Der 53-jährige Lehrer aus Hessen war am 8. Juni 2022 lebensgefährlich von dem angeklagten Amokfahrer verletzt worden. Seine Kollegin starb noch am Tatort.

| Update:

Er hat überlebt, gerade so. „Es ist ein Zufall, dass ich noch da bin und sie nicht“, sagte Jörg P. als Zeuge vor dem Berliner Landgericht. Der Lehrer aus Hessen gehörte zu den schwer verletzten Opfern der Amokfahrt am Kurfürstendamm vor acht Monaten.

Der 53-Jährige war mit einer Schulklasse aus Bad Arolsen auf Abschlussfahrt. In die Gruppe war Gor H. zuerst hineingerast. Die Klassenlehrerin, 51 Jahre alt, starb noch am Tatort. Jörg P., elf Schülerinnen und Schüler sowie weitere Opfer wurden verletzt, viele lebensgefährlich.

Wegen Mordes und versuchten Mordes wird gegen Gor H. verhandelt. Der 29-Jährige war am 8. Juni in einem Kleinwagen unterwegs. Plötzlich zog er auf den Gehweg – mit Absicht, so die Ermittler. H. soll sich in einem akut psychotischen Zustand befunden haben.

Die Schüler hatten gerade eine Ampel überquert.
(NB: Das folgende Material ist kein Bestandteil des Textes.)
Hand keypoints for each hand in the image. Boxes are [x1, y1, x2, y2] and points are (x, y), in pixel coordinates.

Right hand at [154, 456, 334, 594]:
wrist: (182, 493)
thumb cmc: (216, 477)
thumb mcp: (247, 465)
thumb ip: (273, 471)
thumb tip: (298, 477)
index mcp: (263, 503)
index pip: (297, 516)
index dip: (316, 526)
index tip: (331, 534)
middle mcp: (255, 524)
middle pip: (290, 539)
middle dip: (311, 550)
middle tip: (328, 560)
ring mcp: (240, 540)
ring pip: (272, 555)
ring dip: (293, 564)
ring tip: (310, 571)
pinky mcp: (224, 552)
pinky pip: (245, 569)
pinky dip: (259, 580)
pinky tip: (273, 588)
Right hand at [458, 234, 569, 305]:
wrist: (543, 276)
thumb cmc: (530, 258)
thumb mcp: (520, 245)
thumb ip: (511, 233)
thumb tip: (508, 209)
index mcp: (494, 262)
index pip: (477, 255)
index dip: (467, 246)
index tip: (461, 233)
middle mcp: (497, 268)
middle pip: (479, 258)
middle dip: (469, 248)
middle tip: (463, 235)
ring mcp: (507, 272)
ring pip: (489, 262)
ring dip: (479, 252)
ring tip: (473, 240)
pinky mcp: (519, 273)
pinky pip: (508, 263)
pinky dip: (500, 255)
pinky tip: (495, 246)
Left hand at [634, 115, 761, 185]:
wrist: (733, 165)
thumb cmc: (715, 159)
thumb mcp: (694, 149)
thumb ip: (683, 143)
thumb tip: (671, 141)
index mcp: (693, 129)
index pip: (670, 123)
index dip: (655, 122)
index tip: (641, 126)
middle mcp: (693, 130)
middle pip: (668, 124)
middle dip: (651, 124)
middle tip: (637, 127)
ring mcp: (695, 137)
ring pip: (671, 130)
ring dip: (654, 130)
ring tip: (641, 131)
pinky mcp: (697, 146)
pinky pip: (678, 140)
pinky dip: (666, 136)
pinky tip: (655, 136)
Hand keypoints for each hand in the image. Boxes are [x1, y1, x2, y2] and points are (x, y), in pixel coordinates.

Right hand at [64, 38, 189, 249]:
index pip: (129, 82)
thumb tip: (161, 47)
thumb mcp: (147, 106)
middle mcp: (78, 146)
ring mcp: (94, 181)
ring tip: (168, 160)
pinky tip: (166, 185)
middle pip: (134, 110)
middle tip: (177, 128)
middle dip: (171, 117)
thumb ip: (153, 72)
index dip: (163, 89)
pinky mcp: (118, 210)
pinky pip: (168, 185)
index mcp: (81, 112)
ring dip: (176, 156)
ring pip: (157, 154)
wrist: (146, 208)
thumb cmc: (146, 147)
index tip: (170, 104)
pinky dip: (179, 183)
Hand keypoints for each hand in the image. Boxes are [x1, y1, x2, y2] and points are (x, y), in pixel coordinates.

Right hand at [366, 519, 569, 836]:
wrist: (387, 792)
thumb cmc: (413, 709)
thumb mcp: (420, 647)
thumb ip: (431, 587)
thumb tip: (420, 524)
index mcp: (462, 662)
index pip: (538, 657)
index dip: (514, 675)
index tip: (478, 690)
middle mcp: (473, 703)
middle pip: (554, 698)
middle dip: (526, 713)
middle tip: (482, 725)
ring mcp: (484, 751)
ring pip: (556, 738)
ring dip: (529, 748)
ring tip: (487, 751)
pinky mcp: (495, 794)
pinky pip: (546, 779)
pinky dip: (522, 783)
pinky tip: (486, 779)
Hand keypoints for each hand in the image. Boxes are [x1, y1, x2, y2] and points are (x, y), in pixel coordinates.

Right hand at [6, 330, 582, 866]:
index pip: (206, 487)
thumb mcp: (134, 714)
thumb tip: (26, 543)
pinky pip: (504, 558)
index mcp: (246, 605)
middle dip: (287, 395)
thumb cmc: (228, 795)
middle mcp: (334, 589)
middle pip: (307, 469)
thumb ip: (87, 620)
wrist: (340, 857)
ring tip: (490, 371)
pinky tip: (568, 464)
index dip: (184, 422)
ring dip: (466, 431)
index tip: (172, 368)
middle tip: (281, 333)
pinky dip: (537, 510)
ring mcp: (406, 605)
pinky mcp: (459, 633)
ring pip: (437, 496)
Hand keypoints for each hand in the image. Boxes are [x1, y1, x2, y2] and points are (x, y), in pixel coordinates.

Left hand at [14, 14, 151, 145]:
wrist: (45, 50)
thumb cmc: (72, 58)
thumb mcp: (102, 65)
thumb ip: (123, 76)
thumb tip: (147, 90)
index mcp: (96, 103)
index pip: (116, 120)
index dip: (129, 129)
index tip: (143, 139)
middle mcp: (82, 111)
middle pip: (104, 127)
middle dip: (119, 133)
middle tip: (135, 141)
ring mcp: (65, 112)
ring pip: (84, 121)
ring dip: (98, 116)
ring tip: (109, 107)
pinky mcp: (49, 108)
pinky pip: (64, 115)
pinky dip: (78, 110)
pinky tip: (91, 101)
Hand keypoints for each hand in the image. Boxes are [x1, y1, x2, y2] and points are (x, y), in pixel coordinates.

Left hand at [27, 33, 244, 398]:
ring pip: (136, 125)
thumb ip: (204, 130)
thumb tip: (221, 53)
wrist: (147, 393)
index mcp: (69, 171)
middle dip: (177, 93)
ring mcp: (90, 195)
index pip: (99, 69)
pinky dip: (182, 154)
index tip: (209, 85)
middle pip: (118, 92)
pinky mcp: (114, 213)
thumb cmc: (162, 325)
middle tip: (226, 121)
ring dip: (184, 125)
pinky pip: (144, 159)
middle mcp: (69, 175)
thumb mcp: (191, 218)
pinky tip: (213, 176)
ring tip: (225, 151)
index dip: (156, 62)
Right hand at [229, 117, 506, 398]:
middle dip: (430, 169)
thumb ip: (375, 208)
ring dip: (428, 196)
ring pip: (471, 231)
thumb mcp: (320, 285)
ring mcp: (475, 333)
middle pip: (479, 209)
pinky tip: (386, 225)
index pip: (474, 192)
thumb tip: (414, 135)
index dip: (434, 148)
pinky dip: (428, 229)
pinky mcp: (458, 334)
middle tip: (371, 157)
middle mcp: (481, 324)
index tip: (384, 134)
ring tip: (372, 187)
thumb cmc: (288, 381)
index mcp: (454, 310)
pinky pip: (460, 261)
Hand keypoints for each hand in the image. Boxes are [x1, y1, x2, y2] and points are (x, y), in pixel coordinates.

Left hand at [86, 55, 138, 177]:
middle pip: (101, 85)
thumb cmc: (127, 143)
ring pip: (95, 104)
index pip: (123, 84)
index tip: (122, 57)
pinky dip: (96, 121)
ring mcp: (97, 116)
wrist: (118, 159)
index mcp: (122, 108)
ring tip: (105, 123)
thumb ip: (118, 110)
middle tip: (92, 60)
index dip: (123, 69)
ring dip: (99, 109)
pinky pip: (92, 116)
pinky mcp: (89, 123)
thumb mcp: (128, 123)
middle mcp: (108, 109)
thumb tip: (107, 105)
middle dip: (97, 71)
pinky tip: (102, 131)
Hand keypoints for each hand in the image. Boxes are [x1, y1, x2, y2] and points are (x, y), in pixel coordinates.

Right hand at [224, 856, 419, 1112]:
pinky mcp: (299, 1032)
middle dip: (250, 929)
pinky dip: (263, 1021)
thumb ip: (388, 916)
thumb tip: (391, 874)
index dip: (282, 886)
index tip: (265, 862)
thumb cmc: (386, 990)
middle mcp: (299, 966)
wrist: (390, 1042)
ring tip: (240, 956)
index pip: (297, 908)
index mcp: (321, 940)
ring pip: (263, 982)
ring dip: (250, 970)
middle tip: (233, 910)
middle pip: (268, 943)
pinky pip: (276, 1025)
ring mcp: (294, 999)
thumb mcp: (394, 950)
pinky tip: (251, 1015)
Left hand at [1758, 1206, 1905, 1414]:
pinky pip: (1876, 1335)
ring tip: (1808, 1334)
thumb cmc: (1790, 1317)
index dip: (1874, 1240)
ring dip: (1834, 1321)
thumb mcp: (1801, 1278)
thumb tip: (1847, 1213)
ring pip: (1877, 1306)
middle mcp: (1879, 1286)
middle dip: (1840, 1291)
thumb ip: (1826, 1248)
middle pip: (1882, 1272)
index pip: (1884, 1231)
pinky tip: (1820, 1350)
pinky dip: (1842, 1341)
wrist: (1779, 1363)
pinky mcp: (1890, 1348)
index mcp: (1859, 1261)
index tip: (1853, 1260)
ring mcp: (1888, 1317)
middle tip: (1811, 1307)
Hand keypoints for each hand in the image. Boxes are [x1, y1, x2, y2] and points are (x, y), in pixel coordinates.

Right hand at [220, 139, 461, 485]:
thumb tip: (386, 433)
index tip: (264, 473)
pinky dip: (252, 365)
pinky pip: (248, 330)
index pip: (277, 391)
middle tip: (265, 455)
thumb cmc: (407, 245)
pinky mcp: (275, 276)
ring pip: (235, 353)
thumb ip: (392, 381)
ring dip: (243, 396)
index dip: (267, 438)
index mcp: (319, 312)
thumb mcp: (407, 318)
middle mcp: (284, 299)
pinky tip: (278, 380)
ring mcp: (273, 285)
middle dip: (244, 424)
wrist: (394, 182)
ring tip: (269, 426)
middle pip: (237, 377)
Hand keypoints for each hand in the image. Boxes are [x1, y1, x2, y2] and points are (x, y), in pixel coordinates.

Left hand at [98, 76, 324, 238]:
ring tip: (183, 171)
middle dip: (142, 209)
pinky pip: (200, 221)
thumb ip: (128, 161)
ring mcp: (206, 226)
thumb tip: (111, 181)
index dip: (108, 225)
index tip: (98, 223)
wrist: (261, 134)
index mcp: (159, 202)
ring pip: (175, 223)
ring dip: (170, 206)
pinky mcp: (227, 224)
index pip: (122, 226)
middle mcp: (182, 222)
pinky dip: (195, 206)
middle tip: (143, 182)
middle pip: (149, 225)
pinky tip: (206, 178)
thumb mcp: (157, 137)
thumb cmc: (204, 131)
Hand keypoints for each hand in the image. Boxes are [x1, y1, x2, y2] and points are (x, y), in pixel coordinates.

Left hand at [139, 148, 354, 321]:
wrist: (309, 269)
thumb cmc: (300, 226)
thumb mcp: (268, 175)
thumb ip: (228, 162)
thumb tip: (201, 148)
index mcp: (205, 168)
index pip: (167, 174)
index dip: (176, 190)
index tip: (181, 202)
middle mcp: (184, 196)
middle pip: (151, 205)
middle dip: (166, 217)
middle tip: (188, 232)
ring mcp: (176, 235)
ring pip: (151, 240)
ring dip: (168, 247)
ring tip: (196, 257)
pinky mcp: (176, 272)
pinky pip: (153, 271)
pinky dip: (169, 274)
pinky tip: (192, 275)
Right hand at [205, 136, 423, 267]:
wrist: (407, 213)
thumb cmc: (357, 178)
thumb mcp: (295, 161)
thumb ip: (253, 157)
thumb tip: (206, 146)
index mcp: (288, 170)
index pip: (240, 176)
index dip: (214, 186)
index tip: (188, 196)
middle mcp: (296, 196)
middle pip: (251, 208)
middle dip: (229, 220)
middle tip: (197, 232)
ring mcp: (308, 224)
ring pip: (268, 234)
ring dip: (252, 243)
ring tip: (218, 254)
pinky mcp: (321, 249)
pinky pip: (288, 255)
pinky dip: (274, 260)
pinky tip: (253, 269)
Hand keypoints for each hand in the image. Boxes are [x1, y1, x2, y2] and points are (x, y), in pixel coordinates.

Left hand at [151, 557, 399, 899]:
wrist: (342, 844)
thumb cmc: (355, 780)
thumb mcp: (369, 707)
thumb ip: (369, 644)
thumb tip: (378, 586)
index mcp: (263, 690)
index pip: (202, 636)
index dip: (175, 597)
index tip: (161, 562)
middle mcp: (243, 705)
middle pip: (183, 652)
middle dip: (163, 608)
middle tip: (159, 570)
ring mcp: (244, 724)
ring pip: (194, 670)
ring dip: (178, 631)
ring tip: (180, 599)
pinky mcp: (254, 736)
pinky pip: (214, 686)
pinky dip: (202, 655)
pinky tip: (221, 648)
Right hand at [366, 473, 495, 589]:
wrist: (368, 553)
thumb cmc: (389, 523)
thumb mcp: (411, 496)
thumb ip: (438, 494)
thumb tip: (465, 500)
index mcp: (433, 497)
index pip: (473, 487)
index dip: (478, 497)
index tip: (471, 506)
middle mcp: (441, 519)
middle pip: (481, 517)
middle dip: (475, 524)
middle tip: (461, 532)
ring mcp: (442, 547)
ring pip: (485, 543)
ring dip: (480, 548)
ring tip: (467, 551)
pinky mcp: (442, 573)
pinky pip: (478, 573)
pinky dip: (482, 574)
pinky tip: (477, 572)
Ihre Klassenlehrerin und P. besprachen das weitere Programm. An den Blick in Richtung Kirche kann sich Jörg P. noch erinnern – „da ist es passiert“. Wie aus dem Nichts. „Irgendwann wurde ich wach, lag auf der Straße, eine Schülerin sprach mit mir.“

Wochenlang wurde P. in einem Berliner Krankenhaus behandelt, es folgte eine Reha. „Ich musste alles neu lernen, ich konnte nicht mehr laufen“, sagt er vor Gericht. Zur Zeugnisausgabe sei er mit Rollator gegangen. Er habe sich zurückgekämpft, gehe seit November wieder arbeiten. „Es ist noch ein weiter Weg, es zu verarbeiten“, so P. mit brüchiger Stimme. Den betroffenen Jugendlichen gehe es ganz unterschiedlich. „Ich weiß, dass sechs oder sieben wirklich Probleme haben.“

Auf seiner Liste der Dinge, die ihm wichtig sind, stehe noch: „Ich will mit dem Mann sprechen.“ Und es solle Mahnmale geben, die an die Tat erinnern – „und dass wir uns dort einmal im Jahr treffen und Geburtstag feiern“.